What is needed
Rewrite the material below, putting "enclosing rectangle" wherever "bounding box" appears and leaving everything else unchanged.

Provided records
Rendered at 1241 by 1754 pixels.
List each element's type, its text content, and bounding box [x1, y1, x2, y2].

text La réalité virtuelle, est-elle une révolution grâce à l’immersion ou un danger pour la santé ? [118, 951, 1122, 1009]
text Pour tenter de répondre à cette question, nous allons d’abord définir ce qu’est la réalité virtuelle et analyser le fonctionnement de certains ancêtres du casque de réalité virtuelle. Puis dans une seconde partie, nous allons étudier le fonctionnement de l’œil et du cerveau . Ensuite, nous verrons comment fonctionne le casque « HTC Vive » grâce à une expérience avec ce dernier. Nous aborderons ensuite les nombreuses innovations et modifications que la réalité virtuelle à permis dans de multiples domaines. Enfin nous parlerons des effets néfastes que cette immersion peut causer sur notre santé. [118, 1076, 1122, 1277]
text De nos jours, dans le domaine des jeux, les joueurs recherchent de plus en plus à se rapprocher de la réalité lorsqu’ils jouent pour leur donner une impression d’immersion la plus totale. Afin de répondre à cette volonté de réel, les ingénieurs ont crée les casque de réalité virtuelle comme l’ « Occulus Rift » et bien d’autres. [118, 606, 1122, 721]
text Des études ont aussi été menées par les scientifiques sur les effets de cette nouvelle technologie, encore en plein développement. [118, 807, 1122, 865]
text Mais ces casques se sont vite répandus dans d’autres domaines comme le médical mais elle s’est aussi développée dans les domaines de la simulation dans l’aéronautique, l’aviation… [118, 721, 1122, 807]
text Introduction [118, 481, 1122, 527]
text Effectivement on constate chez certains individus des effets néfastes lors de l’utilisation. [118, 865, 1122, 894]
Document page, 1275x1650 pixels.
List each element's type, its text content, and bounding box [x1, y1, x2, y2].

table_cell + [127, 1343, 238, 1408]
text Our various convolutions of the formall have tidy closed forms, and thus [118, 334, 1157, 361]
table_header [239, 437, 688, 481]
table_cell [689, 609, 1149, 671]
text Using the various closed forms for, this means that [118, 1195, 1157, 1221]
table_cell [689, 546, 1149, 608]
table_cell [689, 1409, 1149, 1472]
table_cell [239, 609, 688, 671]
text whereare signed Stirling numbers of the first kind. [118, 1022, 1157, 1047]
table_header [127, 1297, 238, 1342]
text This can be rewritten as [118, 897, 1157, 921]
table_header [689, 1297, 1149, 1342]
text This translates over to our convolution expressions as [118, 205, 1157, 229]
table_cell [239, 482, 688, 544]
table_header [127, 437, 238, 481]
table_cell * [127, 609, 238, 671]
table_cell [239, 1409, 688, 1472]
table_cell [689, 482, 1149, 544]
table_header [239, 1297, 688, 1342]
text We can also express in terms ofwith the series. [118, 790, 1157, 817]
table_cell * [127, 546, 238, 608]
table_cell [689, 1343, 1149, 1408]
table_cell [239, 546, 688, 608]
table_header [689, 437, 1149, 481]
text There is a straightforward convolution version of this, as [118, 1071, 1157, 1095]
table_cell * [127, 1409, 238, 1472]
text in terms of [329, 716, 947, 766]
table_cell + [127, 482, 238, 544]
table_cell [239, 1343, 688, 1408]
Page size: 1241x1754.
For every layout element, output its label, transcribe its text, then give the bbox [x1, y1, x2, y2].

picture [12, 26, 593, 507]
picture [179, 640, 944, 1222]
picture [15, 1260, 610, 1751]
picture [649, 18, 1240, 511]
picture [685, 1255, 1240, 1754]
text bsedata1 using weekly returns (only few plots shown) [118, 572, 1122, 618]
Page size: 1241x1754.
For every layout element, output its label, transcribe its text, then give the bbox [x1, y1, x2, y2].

Final result
Rendered at 1241 by 1754 pixels.
List each element's type, its text content, and enclosing rectangle [x1, y1, x2, y2].

text La réalité virtuelle, est-elle une révolution grâce à l’immersion ou un danger pour la santé ? [118, 951, 1122, 1009]
text Pour tenter de répondre à cette question, nous allons d’abord définir ce qu’est la réalité virtuelle et analyser le fonctionnement de certains ancêtres du casque de réalité virtuelle. Puis dans une seconde partie, nous allons étudier le fonctionnement de l’œil et du cerveau . Ensuite, nous verrons comment fonctionne le casque « HTC Vive » grâce à une expérience avec ce dernier. Nous aborderons ensuite les nombreuses innovations et modifications que la réalité virtuelle à permis dans de multiples domaines. Enfin nous parlerons des effets néfastes que cette immersion peut causer sur notre santé. [118, 1076, 1122, 1277]
text De nos jours, dans le domaine des jeux, les joueurs recherchent de plus en plus à se rapprocher de la réalité lorsqu’ils jouent pour leur donner une impression d’immersion la plus totale. Afin de répondre à cette volonté de réel, les ingénieurs ont crée les casque de réalité virtuelle comme l’ « Occulus Rift » et bien d’autres. [118, 606, 1122, 721]
text Des études ont aussi été menées par les scientifiques sur les effets de cette nouvelle technologie, encore en plein développement. [118, 807, 1122, 865]
text Mais ces casques se sont vite répandus dans d’autres domaines comme le médical mais elle s’est aussi développée dans les domaines de la simulation dans l’aéronautique, l’aviation… [118, 721, 1122, 807]
text Introduction [118, 481, 1122, 527]
text Effectivement on constate chez certains individus des effets néfastes lors de l’utilisation. [118, 865, 1122, 894]
Document page, 1275x1650 pixels.
List each element's type, its text content, and enclosing rectangle [x1, y1, x2, y2].

table_cell + [127, 1343, 238, 1408]
text Our various convolutions of the formall have tidy closed forms, and thus [118, 334, 1157, 361]
table_header [239, 437, 688, 481]
table_cell [689, 609, 1149, 671]
text Using the various closed forms for, this means that [118, 1195, 1157, 1221]
table_cell [689, 546, 1149, 608]
table_cell [689, 1409, 1149, 1472]
table_cell [239, 609, 688, 671]
text whereare signed Stirling numbers of the first kind. [118, 1022, 1157, 1047]
table_header [127, 1297, 238, 1342]
text This can be rewritten as [118, 897, 1157, 921]
table_header [689, 1297, 1149, 1342]
text This translates over to our convolution expressions as [118, 205, 1157, 229]
table_cell [239, 482, 688, 544]
table_header [127, 437, 238, 481]
table_cell * [127, 609, 238, 671]
table_cell [239, 1409, 688, 1472]
table_cell [689, 482, 1149, 544]
table_header [239, 1297, 688, 1342]
text We can also express in terms ofwith the series. [118, 790, 1157, 817]
table_cell * [127, 546, 238, 608]
table_cell [689, 1343, 1149, 1408]
table_cell [239, 546, 688, 608]
table_header [689, 437, 1149, 481]
text There is a straightforward convolution version of this, as [118, 1071, 1157, 1095]
table_cell * [127, 1409, 238, 1472]
text in terms of [329, 716, 947, 766]
table_cell + [127, 482, 238, 544]
table_cell [239, 1343, 688, 1408]
Page size: 1241x1754.
For every layout element, output its label, transcribe its text, then give the bbox [x1, y1, x2, y2].

picture [12, 26, 593, 507]
picture [179, 640, 944, 1222]
picture [15, 1260, 610, 1751]
picture [649, 18, 1240, 511]
picture [685, 1255, 1240, 1754]
text bsedata1 using weekly returns (only few plots shown) [118, 572, 1122, 618]
Page size: 1241x1754.
For every layout element, output its label, transcribe its text, then give the bbox [x1, y1, x2, y2].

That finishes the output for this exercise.